At the lesbian and gay London Mardi Gras, there was a queue for the Portaloos. I was desperate. Soon I would not only be the straightest, dullest person there, but I would smell of pee as well. Disco music throbbed from speakers. It was such a colourful day that it took my eyes a while to adjust. Pink-spangled bikinis, sky-blue wigs, silver eyeshadow - the gay men were elaborate. The "sisters", on the other hand, wore a lot of denim and khaki and mostly sat in groups eyeing the "fun" with curled lips, while the men jumped and shrieked with delight at everything.
The queue was moving fast - but not fast enough. Suddenly, a young man was at my side.
"You're pretty," he said. "Do you do threesomes?" He was so stunning, so breathtakingly gorgeous, that the part of my brain not concentrating on controlling my bladder thought: "Whatever you say." Mutely, I showed him my wedding ring.
"Do they still count in your world?" He was touching my hair, sadly.
"Must pee," I stammered. It was safe. It was true.

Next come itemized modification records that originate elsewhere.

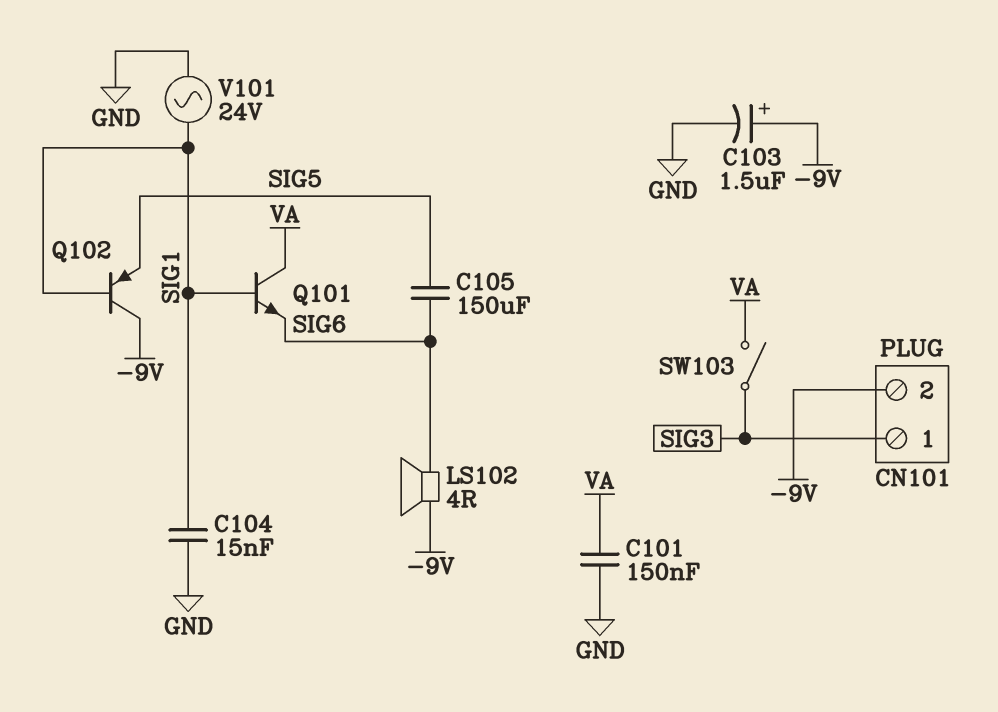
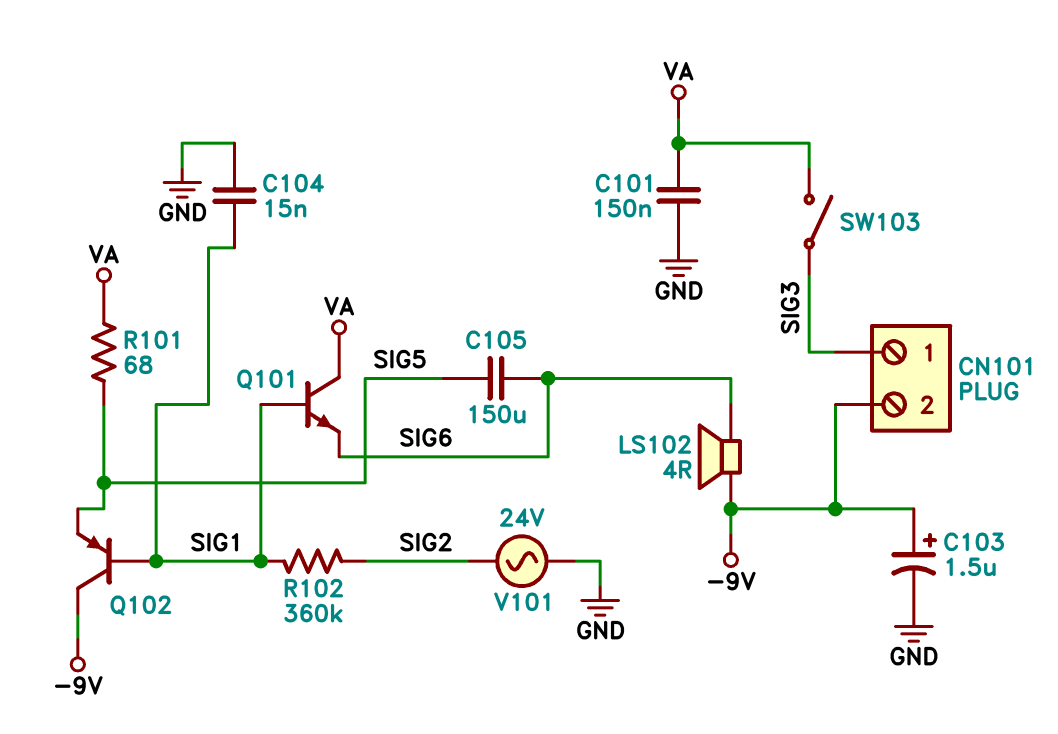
R101: none -> 68 (SIG5, VA)
R102: none -> 360k (SIG1, SIG2)
V101: AC 24V (GND, SIG1) -> AC 24V (GND, SIG2)

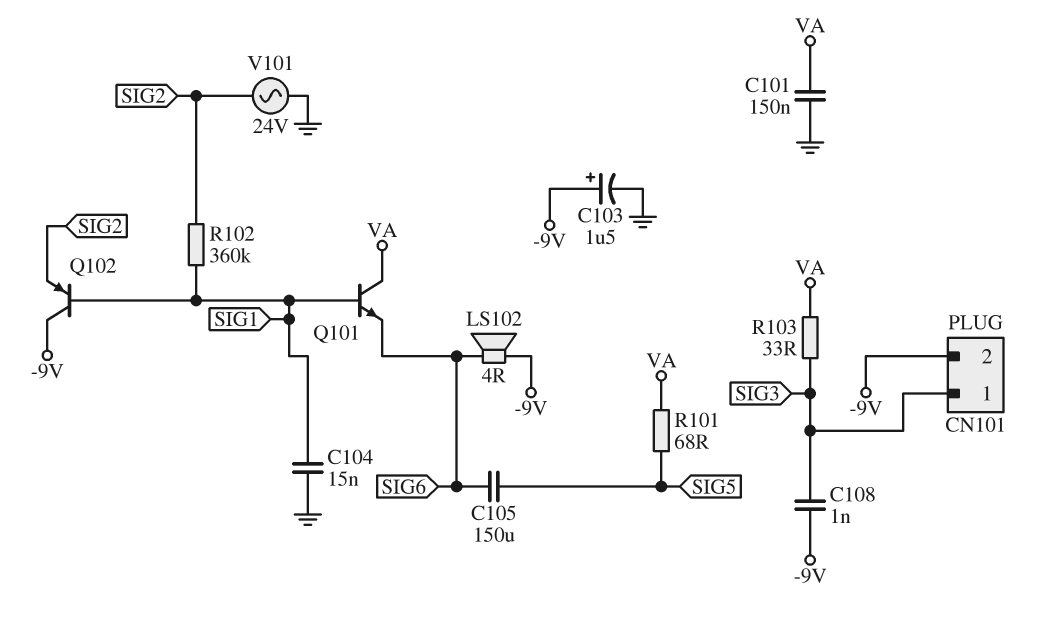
C108: none -> 1nF (-9V, SIG3)
Q102: PNP (B SIG1, C -9V, E SIG5) -> PNP (B SIG1, C -9V, E SIG2)
R103: none -> 33 (SIG3, VA)
SW103: switch (SIG3, VA) -> none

"Right!" He sprang into action. He said that, as soon as he spotted a door opening, he would blow his whistle and I had to run as fast as I could to beat the person at the front of the queue.
"But that's unfair," I hissed, sweating now. Again, he gave me the sad, head-tilted look. It asked: do queues count in your world, too?
"But it's fun," he laughed. "Wheee!" He blew the whistle and obediently I hurtled past the girl at the front of the queue, hurling myself into the stinky lavatory. I knew he'd be gone by the time I got out. After the immense physical relief had passed, I felt a sense of loss for my new friend. He really was the most beautiful person I had ever laid eyes on. No matter that he had obviously taken at least a dozen Es, that I was married and he was as gay as a Highland fling - it made me breathless just looking at him.
But when I walked back past the queue, there he was.
"Oh, you were so great. Did you see her face? Classic! What a laugh. You're fantastic. Let's be friends for the whole day. Only mates, though, because you're an old-fashioned girl, right?" He winked at me, knowing that in another life, another dimension, something along the lines of a planet of no inhibitions on Star Trek, I was throwing my clothes in the air.
He was 17. Ecstasy and striking good looks gave him confidence beyond his years. We parted blowing wildly elaborate kisses at one another. How cruel his world is - to torment the rest of us with its anything-for-fun, eternally teenaged lifestyle.
Occasionally, I go to church. This Sunday, it was a "Family Service", which even parents loathe. We have to keep our Hellions quiet, putting on Christian-like airs and graces and mumbling "Don't do that, darling" through gritted teeth.
A group of young men was sitting behind us. They were smart: in chinos and fashionable short-sleeved, checked shirts. They were very camp. The vicar's helper rushed over to them, holding out his hand.
"Delighted to see you again," he smiled. The group stood up and, one by one, hugged him. At the microphone, a woman reminded us that "this is a family service, so children stay in".
The lads behind my two restless babies groaned dramatically.
"Shall we stick it out or wait to see how bad it gets and go to Starbucks halfway through?"
The vicar began reading Acts 2:42.
"This is going to be an exciting experience," he said, with typical happy-clappy enthusiasm.
"Ooooh," giggled one of the boys. I laughed into my hymn sheet while the boys sang loudly and prayed fervently.